Dediğim gibi ben çok hayal kurarım ve kurduğum hayallerin
boşa gitmesini istemem, bu yüzden sürekli garip şeyler denerim. Kafamda
oluşanları resim diliyle ve kendi dilimle anlatmaya başlarım, tabi ki bu
günübirlik değil, şu ana dek 5-6 tarz çalıştım, her tarzımın bir sonrakine
uzanan yolunda en az bin resim yapmışımdır. İşin bana heyecan veren bir başka
yönü ise kafamda hala on bin planımın olması, doğmayı bekleyen binlerce aşkım,
yani resmim sırada sabırsızca yerlerinde duruyor. Dünyada kolaj tekniği ile
yaptıklarımın ilk olduğunu biliyorum, yanlış anlaşılmasın kolaj tekniğinin ilki
benim demiyorum, dediğim bu tekniği taşıdığım düzey ve tarz. İtiraf etmeliyim
ki kolaj çalışmalarım olanaksızlık dönemlerimin, yani boya, fırça vs.

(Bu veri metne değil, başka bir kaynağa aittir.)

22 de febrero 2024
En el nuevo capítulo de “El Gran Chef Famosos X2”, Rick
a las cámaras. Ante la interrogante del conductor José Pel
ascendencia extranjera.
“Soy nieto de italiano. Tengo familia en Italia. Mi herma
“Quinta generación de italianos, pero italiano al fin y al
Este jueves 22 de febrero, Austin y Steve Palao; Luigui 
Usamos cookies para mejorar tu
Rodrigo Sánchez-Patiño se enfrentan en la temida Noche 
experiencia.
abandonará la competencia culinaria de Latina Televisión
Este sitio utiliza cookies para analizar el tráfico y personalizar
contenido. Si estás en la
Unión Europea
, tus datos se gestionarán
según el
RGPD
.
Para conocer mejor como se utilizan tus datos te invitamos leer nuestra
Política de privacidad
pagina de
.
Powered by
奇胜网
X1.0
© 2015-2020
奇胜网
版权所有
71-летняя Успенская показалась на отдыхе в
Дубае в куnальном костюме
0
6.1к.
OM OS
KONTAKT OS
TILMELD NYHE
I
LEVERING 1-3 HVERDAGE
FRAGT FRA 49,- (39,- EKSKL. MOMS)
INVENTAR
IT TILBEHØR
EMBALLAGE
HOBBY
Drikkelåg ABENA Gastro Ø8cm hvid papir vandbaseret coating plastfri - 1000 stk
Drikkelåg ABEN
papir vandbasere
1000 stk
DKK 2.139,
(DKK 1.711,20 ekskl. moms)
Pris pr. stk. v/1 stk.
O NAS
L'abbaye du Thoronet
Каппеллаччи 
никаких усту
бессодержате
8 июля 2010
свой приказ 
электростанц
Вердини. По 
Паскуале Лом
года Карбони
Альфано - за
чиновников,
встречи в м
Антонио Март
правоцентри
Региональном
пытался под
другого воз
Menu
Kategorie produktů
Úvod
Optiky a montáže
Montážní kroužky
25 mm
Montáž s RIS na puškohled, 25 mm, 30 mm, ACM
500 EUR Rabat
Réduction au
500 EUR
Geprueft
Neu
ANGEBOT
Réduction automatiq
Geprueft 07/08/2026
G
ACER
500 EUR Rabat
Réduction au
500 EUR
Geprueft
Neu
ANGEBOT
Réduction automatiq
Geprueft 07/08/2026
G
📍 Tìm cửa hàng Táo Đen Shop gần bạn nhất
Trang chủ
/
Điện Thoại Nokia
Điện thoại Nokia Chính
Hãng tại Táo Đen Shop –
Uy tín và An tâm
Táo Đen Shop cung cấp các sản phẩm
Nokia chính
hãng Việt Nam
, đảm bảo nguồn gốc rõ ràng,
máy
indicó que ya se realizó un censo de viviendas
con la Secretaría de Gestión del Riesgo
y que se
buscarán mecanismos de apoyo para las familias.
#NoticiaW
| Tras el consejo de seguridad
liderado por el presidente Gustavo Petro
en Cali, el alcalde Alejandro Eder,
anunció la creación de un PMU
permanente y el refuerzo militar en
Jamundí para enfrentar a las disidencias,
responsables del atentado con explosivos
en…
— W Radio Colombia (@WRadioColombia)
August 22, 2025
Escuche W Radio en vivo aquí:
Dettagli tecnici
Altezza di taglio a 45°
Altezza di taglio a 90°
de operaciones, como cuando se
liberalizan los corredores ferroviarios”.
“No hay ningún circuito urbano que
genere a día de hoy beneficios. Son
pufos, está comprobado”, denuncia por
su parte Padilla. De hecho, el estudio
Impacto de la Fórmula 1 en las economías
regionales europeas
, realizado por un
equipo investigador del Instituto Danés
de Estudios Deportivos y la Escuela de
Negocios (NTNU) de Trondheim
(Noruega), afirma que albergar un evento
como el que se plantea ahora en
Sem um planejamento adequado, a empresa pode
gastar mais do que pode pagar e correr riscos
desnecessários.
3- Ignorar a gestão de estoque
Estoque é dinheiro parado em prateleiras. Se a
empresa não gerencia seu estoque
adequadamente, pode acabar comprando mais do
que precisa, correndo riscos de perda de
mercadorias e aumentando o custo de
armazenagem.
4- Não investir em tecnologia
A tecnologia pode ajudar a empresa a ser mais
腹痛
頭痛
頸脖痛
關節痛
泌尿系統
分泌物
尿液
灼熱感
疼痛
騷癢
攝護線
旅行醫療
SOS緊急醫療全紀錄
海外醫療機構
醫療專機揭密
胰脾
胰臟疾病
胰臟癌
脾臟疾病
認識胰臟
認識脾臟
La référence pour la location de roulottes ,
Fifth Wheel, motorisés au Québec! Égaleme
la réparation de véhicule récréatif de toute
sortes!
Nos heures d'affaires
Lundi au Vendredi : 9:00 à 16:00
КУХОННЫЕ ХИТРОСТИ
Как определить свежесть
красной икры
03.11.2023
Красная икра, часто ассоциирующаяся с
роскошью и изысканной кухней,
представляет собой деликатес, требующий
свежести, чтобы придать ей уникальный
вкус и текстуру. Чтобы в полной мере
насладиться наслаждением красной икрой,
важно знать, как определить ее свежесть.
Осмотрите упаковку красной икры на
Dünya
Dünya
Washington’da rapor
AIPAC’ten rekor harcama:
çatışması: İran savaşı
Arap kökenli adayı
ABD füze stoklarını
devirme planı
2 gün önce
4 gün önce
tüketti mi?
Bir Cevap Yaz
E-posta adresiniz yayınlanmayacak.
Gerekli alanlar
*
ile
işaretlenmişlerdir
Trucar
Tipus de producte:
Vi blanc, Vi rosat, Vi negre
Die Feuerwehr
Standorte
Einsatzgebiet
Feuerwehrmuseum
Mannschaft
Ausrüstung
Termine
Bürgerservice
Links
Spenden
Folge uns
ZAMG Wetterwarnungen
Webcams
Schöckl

alabilecek paramın olmadığı bir dönemdi. Ve elime geçen tüm sert yüzeylere
yapıştırmaya başladım, iğneyle kuyu kazmak gibi bir şey bu. Belirtmek isterim
ki asla ve asla hiçbir teknolojik üründen yararlanmadım. Bu teknikte yaptığım
yüzün üzerinde İstanbul resmim, en az bir o kadar değişik metal ve malzemelerden
oluşan soyut resmim koleksiyonlarda yerlerini bulmuştur. Şu bir gerçektir:
sonuçta ortaya “sanat eseri” çıkıyorsa ve en az 2-3 yüzyıl dayanabilecek,
bozulmayacak, değişmeyecek malzemelerle doyuruyorsanız ne tür bir malzeme
kullanacağınız hiç önemli değil, daha doğrusu fark olmaz.
Siz yaşamını tamamen
resme adamış, bugüne kadar onlarca sergi açmışsınız. Resim ve sanat adına tüm
hayallerinizi gerçekleştirdiğinize inanıyor musunuz? Bundan sonraki
hedefleriniz nelerdir?
Boya dokunmamış hiçbir elbisem, ayakkabım yoktur benim, son
15 yıldır tırnak aralarımın boyasız olduğunu söyleyemem, bilmeyenler çoğu kez
tırnaklarımın pis olduğunu sanırlar… Benim oksijenim RESİM… Çalışmadığım nadir
de olsa 1-2 gün olunca aşırı agresifleşiyorum ve etrafımdakileri kırdığımı
görüyorum. Bu yüzden evliliklerimi -4 kez evlendim-yürütemedim. Yaşamım boyunca
resimlerimden çok para kazanmayı aklımdan bile geçirmedim. Yaptığım bir resmi 5
resim daha yapabilmek için makul paralarla sattım. Hayallerimi dizginleyemememden
dolayı şu ana dek 7.000’nin üzerinde resim yaptım ve hiçbir zaman onlarla bir
pazar oluşturmaya zaman ayırmadığım gibi, önem de vermedim. İçimdeki resim
aşkımı yaşayabilmek için küçük fiyatlara resim satmam bana bu aşkı yaşatıyorsa
ödül başka ne olabilir ki? Sonsuza tohumladığım ürünlerimin varlığı ve hep var
olacağı gerçeği hayallerimin gerçeğe dönüşmesini sağlıyorsa neyi neye göre
kıyaslayabilirim. Böyle bir hesap ve yaklaşım ne kadar sığ ve basit olur, bu
hayallerimi kendi elimle zehirlemek anlamına gelmez mi? Bunu asla yapmam.